To understand your life you need another whole life.
(‘Snow White’s Coffin’)
Camp’s poems, then, are aphoristic, dialectical, knowing. They nod to irony, anomie, solipsism, as if to close friends. They stop to flirt with New Age psychobabble, clinical psychology jargon and Zen koans, before moving on to obliquely quote New York School poets and lowbrow TV sitcoms:
The law is, that those who love you
will not help you get better
(‘The Law of Expressed Emotion’)
This would be cherry blossom time
if there were any cherry trees here
if there were any blossoms
(‘Cherry Blossom Time’)
On the mower’s handle the white shapes of two animals
the tortoise and the hare
that one might know how fast to travel
using fables as a guide
Camp’s poems are sometimes chatty and companionable, offering confidences over the teacups, as it were:
A childhood friend lived there
in that sad apartment
facing south, her baby coughing,
she was not a good person, but still.
(‘Walking up the zig zag’)
And sometimes they are confessional, especially about the tragicomedy of the body, never quite measuring up to the Ideal, instead a constant source of vexations and ruefulness:
Standing on the field while other people’s daughters
play sport, their limbs and tragic just-appearing breasts
little lumps of fat on their chests.
(‘Female Family Annihilators’)
Dysmorphia, boundary issues, stress, domestic order and disorder, Camp is a clever crafter of telling or telltale vignettes moments, plucked spasmodically from the great quotidian mundane, with a special interest in the grotesque and the macabre. At times, it’s as if she’s talking for victory, talking to win the match point, but also not afraid of the epic fail, for that too will provide an excellent miserabilist comedy routine, expertly rerouting a transgressive or aggressive stance with the skilful feints and cape twirls of a mock-matador.
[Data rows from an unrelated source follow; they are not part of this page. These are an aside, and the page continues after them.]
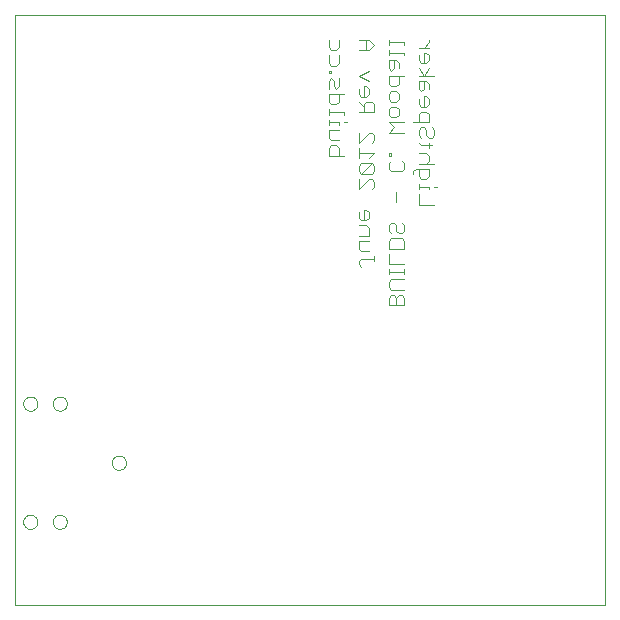
<source format=gbo>
G75*
G70*
%OFA0B0*%
%FSLAX24Y24*%
%IPPOS*%
%LPD*%
%AMOC8*
5,1,8,0,0,1.08239X$1,22.5*
%
%ADD10C,0.0000*%
%ADD11C,0.0040*%
D10*
X001750Y000100D02*
X001750Y019785D01*
X021435Y019785D01*
X021435Y000100D01*
X001750Y000100D01*
X002030Y002881D02*
X002032Y002911D01*
X002038Y002941D01*
X002047Y002970D01*
X002060Y002997D01*
X002077Y003022D01*
X002096Y003045D01*
X002119Y003066D01*
X002144Y003083D01*
X002170Y003097D01*
X002199Y003107D01*
X002228Y003114D01*
X002258Y003117D01*
X002289Y003116D01*
X002319Y003111D01*
X002348Y003102D01*
X002375Y003090D01*
X002401Y003075D01*
X002425Y003056D01*
X002446Y003034D01*
X002464Y003010D01*
X002479Y002983D01*
X002490Y002955D01*
X002498Y002926D01*
X002502Y002896D01*
X002502Y002866D01*
X002498Y002836D01*
X002490Y002807D01*
X002479Y002779D01*
X002464Y002752D01*
X002446Y002728D01*
X002425Y002706D01*
X002401Y002687D01*
X002375Y002672D01*
X002348Y002660D01*
X002319Y002651D01*
X002289Y002646D01*
X002258Y002645D01*
X002228Y002648D01*
X002199Y002655D01*
X002170Y002665D01*
X002144Y002679D01*
X002119Y002696D01*
X002096Y002717D01*
X002077Y002740D01*
X002060Y002765D01*
X002047Y002792D01*
X002038Y002821D01*
X002032Y002851D01*
X002030Y002881D01*
X003014Y002881D02*
X003016Y002911D01*
X003022Y002941D01*
X003031Y002970D01*
X003044Y002997D01*
X003061Y003022D01*
X003080Y003045D01*
X003103Y003066D01*
X003128Y003083D01*
X003154Y003097D01*
X003183Y003107D01*
X003212Y003114D01*
X003242Y003117D01*
X003273Y003116D01*
X003303Y003111D01*
X003332Y003102D01*
X003359Y003090D01*
X003385Y003075D01*
X003409Y003056D01*
X003430Y003034D01*
X003448Y003010D01*
X003463Y002983D01*
X003474Y002955D01*
X003482Y002926D01*
X003486Y002896D01*
X003486Y002866D01*
X003482Y002836D01*
X003474Y002807D01*
X003463Y002779D01*
X003448Y002752D01*
X003430Y002728D01*
X003409Y002706D01*
X003385Y002687D01*
X003359Y002672D01*
X003332Y002660D01*
X003303Y002651D01*
X003273Y002646D01*
X003242Y002645D01*
X003212Y002648D01*
X003183Y002655D01*
X003154Y002665D01*
X003128Y002679D01*
X003103Y002696D01*
X003080Y002717D01*
X003061Y002740D01*
X003044Y002765D01*
X003031Y002792D01*
X003022Y002821D01*
X003016Y002851D01*
X003014Y002881D01*
X004983Y004850D02*
X004985Y004880D01*
X004991Y004910D01*
X005000Y004939D01*
X005013Y004966D01*
X005030Y004991D01*
X005049Y005014D01*
X005072Y005035D01*
X005097Y005052D01*
X005123Y005066D01*
X005152Y005076D01*
X005181Y005083D01*
X005211Y005086D01*
X005242Y005085D01*
X005272Y005080D01*
X005301Y005071D01*
X005328Y005059D01*
X005354Y005044D01*
X005378Y005025D01*
X005399Y005003D01*
X005417Y004979D01*
X005432Y004952D01*
X005443Y004924D01*
X005451Y004895D01*
X005455Y004865D01*
X005455Y004835D01*
X005451Y004805D01*
X005443Y004776D01*
X005432Y004748D01*
X005417Y004721D01*
X005399Y004697D01*
X005378Y004675D01*
X005354Y004656D01*
X005328Y004641D01*
X005301Y004629D01*
X005272Y004620D01*
X005242Y004615D01*
X005211Y004614D01*
X005181Y004617D01*
X005152Y004624D01*
X005123Y004634D01*
X005097Y004648D01*
X005072Y004665D01*
X005049Y004686D01*
X005030Y004709D01*
X005013Y004734D01*
X005000Y004761D01*
X004991Y004790D01*
X004985Y004820D01*
X004983Y004850D01*
X003014Y006819D02*
X003016Y006849D01*
X003022Y006879D01*
X003031Y006908D01*
X003044Y006935D01*
X003061Y006960D01*
X003080Y006983D01*
X003103Y007004D01*
X003128Y007021D01*
X003154Y007035D01*
X003183Y007045D01*
X003212Y007052D01*
X003242Y007055D01*
X003273Y007054D01*
X003303Y007049D01*
X003332Y007040D01*
X003359Y007028D01*
X003385Y007013D01*
X003409Y006994D01*
X003430Y006972D01*
X003448Y006948D01*
X003463Y006921D01*
X003474Y006893D01*
X003482Y006864D01*
X003486Y006834D01*
X003486Y006804D01*
X003482Y006774D01*
X003474Y006745D01*
X003463Y006717D01*
X003448Y006690D01*
X003430Y006666D01*
X003409Y006644D01*
X003385Y006625D01*
X003359Y006610D01*
X003332Y006598D01*
X003303Y006589D01*
X003273Y006584D01*
X003242Y006583D01*
X003212Y006586D01*
X003183Y006593D01*
X003154Y006603D01*
X003128Y006617D01*
X003103Y006634D01*
X003080Y006655D01*
X003061Y006678D01*
X003044Y006703D01*
X003031Y006730D01*
X003022Y006759D01*
X003016Y006789D01*
X003014Y006819D01*
X002030Y006819D02*
X002032Y006849D01*
X002038Y006879D01*
X002047Y006908D01*
X002060Y006935D01*
X002077Y006960D01*
X002096Y006983D01*
X002119Y007004D01*
X002144Y007021D01*
X002170Y007035D01*
X002199Y007045D01*
X002228Y007052D01*
X002258Y007055D01*
X002289Y007054D01*
X002319Y007049D01*
X002348Y007040D01*
X002375Y007028D01*
X002401Y007013D01*
X002425Y006994D01*
X002446Y006972D01*
X002464Y006948D01*
X002479Y006921D01*
X002490Y006893D01*
X002498Y006864D01*
X002502Y006834D01*
X002502Y006804D01*
X002498Y006774D01*
X002490Y006745D01*
X002479Y006717D01*
X002464Y006690D01*
X002446Y006666D01*
X002425Y006644D01*
X002401Y006625D01*
X002375Y006610D01*
X002348Y006598D01*
X002319Y006589D01*
X002289Y006584D01*
X002258Y006583D01*
X002228Y006586D01*
X002199Y006593D01*
X002170Y006603D01*
X002144Y006617D01*
X002119Y006634D01*
X002096Y006655D01*
X002077Y006678D01*
X002060Y006703D01*
X002047Y006730D01*
X002038Y006759D01*
X002032Y006789D01*
X002030Y006819D01*
D11*
X012210Y015081D02*
X012210Y015341D01*
X012297Y015428D01*
X012470Y015428D01*
X012557Y015341D01*
X012557Y015081D01*
X012730Y015081D02*
X012210Y015081D01*
X012297Y015596D02*
X012210Y015683D01*
X012210Y015943D01*
X012557Y015943D01*
X012557Y016112D02*
X012557Y016199D01*
X012210Y016199D01*
X012210Y016112D02*
X012210Y016286D01*
X012210Y016456D02*
X012210Y016629D01*
X012210Y016543D02*
X012730Y016543D01*
X012730Y016456D01*
X012730Y016199D02*
X012817Y016199D01*
X013210Y015857D02*
X013210Y015511D01*
X013557Y015857D01*
X013644Y015857D01*
X013730Y015771D01*
X013730Y015597D01*
X013644Y015511D01*
X013730Y015168D02*
X013210Y015168D01*
X013210Y014995D02*
X013210Y015342D01*
X013557Y014995D02*
X013730Y015168D01*
X013644Y014826D02*
X013297Y014479D01*
X013210Y014566D01*
X013210Y014739D01*
X013297Y014826D01*
X013644Y014826D01*
X013730Y014739D01*
X013730Y014566D01*
X013644Y014479D01*
X013297Y014479D01*
X013210Y014311D02*
X013210Y013964D01*
X013557Y014311D01*
X013644Y014311D01*
X013730Y014224D01*
X013730Y014050D01*
X013644Y013964D01*
X013470Y013279D02*
X013383Y013279D01*
X013383Y012932D01*
X013297Y012932D02*
X013470Y012932D01*
X013557Y013019D01*
X013557Y013193D01*
X013470Y013279D01*
X013210Y013193D02*
X013210Y013019D01*
X013297Y012932D01*
X013210Y012764D02*
X013470Y012764D01*
X013557Y012677D01*
X013557Y012417D01*
X013210Y012417D01*
X013210Y012248D02*
X013557Y012248D01*
X013210Y012248D02*
X013210Y011988D01*
X013297Y011901D01*
X013557Y011901D01*
X013730Y011732D02*
X013730Y011559D01*
X013730Y011646D02*
X013297Y011646D01*
X013210Y011559D01*
X013210Y011472D01*
X013297Y011385D01*
X014210Y011301D02*
X014210Y011128D01*
X014210Y011214D02*
X014730Y011214D01*
X014730Y011128D02*
X014730Y011301D01*
X014730Y011471D02*
X014210Y011471D01*
X014210Y011818D01*
X014210Y011987D02*
X014210Y012247D01*
X014297Y012334D01*
X014644Y012334D01*
X014730Y012247D01*
X014730Y011987D01*
X014210Y011987D01*
X014297Y012503D02*
X014210Y012589D01*
X014210Y012763D01*
X014297Y012850D01*
X014383Y012850D01*
X014470Y012763D01*
X014470Y012589D01*
X014557Y012503D01*
X014644Y012503D01*
X014730Y012589D01*
X014730Y012763D01*
X014644Y012850D01*
X014470Y013534D02*
X014470Y013881D01*
X014297Y014565D02*
X014210Y014652D01*
X014210Y014825D01*
X014297Y014912D01*
X014297Y015081D02*
X014210Y015081D01*
X014210Y015168D01*
X014297Y015168D01*
X014297Y015081D01*
X014644Y014912D02*
X014730Y014825D01*
X014730Y014652D01*
X014644Y014565D01*
X014297Y014565D01*
X015037Y014568D02*
X015123Y014654D01*
X015557Y014654D01*
X015557Y014394D01*
X015470Y014307D01*
X015297Y014307D01*
X015210Y014394D01*
X015210Y014654D01*
X015210Y014823D02*
X015730Y014823D01*
X015557Y014910D02*
X015557Y015083D01*
X015470Y015170D01*
X015210Y015170D01*
X015470Y014823D02*
X015557Y014910D01*
X015557Y015339D02*
X015557Y015512D01*
X015644Y015425D02*
X015297Y015425D01*
X015210Y015512D01*
X015297Y015682D02*
X015210Y015769D01*
X015210Y015943D01*
X015297Y016029D01*
X015383Y016029D01*
X015470Y015943D01*
X015470Y015769D01*
X015557Y015682D01*
X015644Y015682D01*
X015730Y015769D01*
X015730Y015943D01*
X015644Y016029D01*
X015557Y016198D02*
X015557Y016458D01*
X015470Y016545D01*
X015297Y016545D01*
X015210Y016458D01*
X015210Y016198D01*
X015037Y016198D02*
X015557Y016198D01*
X015470Y016714D02*
X015297Y016714D01*
X015210Y016800D01*
X015210Y016974D01*
X015383Y017061D02*
X015383Y016714D01*
X015470Y016714D02*
X015557Y016800D01*
X015557Y016974D01*
X015470Y017061D01*
X015383Y017061D01*
X015297Y017229D02*
X015383Y017316D01*
X015383Y017576D01*
X015470Y017576D02*
X015210Y017576D01*
X015210Y017316D01*
X015297Y017229D01*
X015557Y017490D02*
X015470Y017576D01*
X015557Y017490D02*
X015557Y017316D01*
X015730Y017745D02*
X015210Y017745D01*
X015383Y017745D02*
X015210Y018005D01*
X015297Y018175D02*
X015470Y018175D01*
X015557Y018261D01*
X015557Y018435D01*
X015470Y018522D01*
X015383Y018522D01*
X015383Y018175D01*
X015297Y018175D02*
X015210Y018261D01*
X015210Y018435D01*
X015210Y018690D02*
X015557Y018690D01*
X015383Y018690D02*
X015557Y018864D01*
X015557Y018951D01*
X014730Y018863D02*
X014730Y018776D01*
X014730Y018863D02*
X014210Y018863D01*
X014210Y018776D02*
X014210Y018950D01*
X014210Y018606D02*
X014210Y018432D01*
X014210Y018519D02*
X014730Y018519D01*
X014730Y018432D01*
X014557Y018177D02*
X014470Y018264D01*
X014210Y018264D01*
X014210Y018004D01*
X014297Y017917D01*
X014383Y018004D01*
X014383Y018264D01*
X014557Y018177D02*
X014557Y018004D01*
X014557Y017748D02*
X014557Y017488D01*
X014470Y017401D01*
X014297Y017401D01*
X014210Y017488D01*
X014210Y017748D01*
X014730Y017748D01*
X014470Y017233D02*
X014297Y017233D01*
X014210Y017146D01*
X014210Y016972D01*
X014297Y016886D01*
X014470Y016886D01*
X014557Y016972D01*
X014557Y017146D01*
X014470Y017233D01*
X014470Y016717D02*
X014297Y016717D01*
X014210Y016630D01*
X014210Y016457D01*
X014297Y016370D01*
X014470Y016370D01*
X014557Y016457D01*
X014557Y016630D01*
X014470Y016717D01*
X014210Y016201D02*
X014730Y016201D01*
X014730Y015854D02*
X014210Y015854D01*
X014383Y016028D01*
X014210Y016201D01*
X013730Y016542D02*
X013730Y016802D01*
X013644Y016889D01*
X013470Y016889D01*
X013383Y016802D01*
X013383Y016542D01*
X013210Y016542D02*
X013730Y016542D01*
X013383Y016715D02*
X013210Y016889D01*
X013297Y017057D02*
X013470Y017057D01*
X013557Y017144D01*
X013557Y017318D01*
X013470Y017404D01*
X013383Y017404D01*
X013383Y017057D01*
X013297Y017057D02*
X013210Y017144D01*
X013210Y017318D01*
X013210Y017747D02*
X013557Y017573D01*
X013557Y017920D02*
X013210Y017747D01*
X012557Y017662D02*
X012557Y017402D01*
X012470Y017315D01*
X012383Y017402D01*
X012383Y017575D01*
X012297Y017662D01*
X012210Y017575D01*
X012210Y017315D01*
X012210Y017147D02*
X012210Y016886D01*
X012297Y016800D01*
X012470Y016800D01*
X012557Y016886D01*
X012557Y017147D01*
X012730Y017147D02*
X012210Y017147D01*
X012210Y017831D02*
X012210Y017918D01*
X012297Y017918D01*
X012297Y017831D01*
X012210Y017831D01*
X012297Y018089D02*
X012210Y018175D01*
X012210Y018436D01*
X012297Y018604D02*
X012210Y018691D01*
X012210Y018951D01*
X012557Y018951D02*
X012557Y018691D01*
X012470Y018604D01*
X012297Y018604D01*
X012557Y018436D02*
X012557Y018175D01*
X012470Y018089D01*
X012297Y018089D01*
X013210Y018604D02*
X013557Y018604D01*
X013730Y018778D01*
X013557Y018951D01*
X013210Y018951D01*
X013470Y018951D02*
X013470Y018604D01*
X015383Y017745D02*
X015557Y018005D01*
X012557Y015596D02*
X012297Y015596D01*
X015037Y014568D02*
X015037Y014481D01*
X015210Y014137D02*
X015210Y013964D01*
X015210Y014050D02*
X015557Y014050D01*
X015557Y013964D01*
X015730Y014050D02*
X015817Y014050D01*
X015730Y013448D02*
X015210Y013448D01*
X015210Y013795D01*
X014730Y010959D02*
X014297Y010959D01*
X014210Y010872D01*
X014210Y010699D01*
X014297Y010612D01*
X014730Y010612D01*
X014644Y010443D02*
X014557Y010443D01*
X014470Y010357D01*
X014470Y010096D01*
X014210Y010096D02*
X014730Y010096D01*
X014730Y010357D01*
X014644Y010443D01*
X014470Y010357D02*
X014383Y010443D01*
X014297Y010443D01*
X014210Y010357D01*
X014210Y010096D01*
M02*

</source>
Recycling observations from multiple philosophies, from the smorgasbord of globalism and its promiscuous minglings and mirage-like promises, Camp becomes the wry laureate of the entropic, apostrophising the stuffing of our over-determined twenty-first century existences:
I am my own daughter, my own son
remembering with a shock how beautiful I was …
(‘Autumn with your rare MN‘)
In these poems, selected from her six previous volumes with the addition of sixteen new poems, tone is everything: bemused, ruminative, wistful, wise – and always I hear my malaise hurrying near. The smouldering slow burn, the curdled idealism, the salvation army assembly of humorous perceptions: a virtuoso display. Each poem’s like a bumper ride in a fairground, crashing into obstacles, at once jarring and exhilarating; leaving you dizzy but adrenalised, and, in a manner of speaking, woke, by poems pleasant and unpleasant.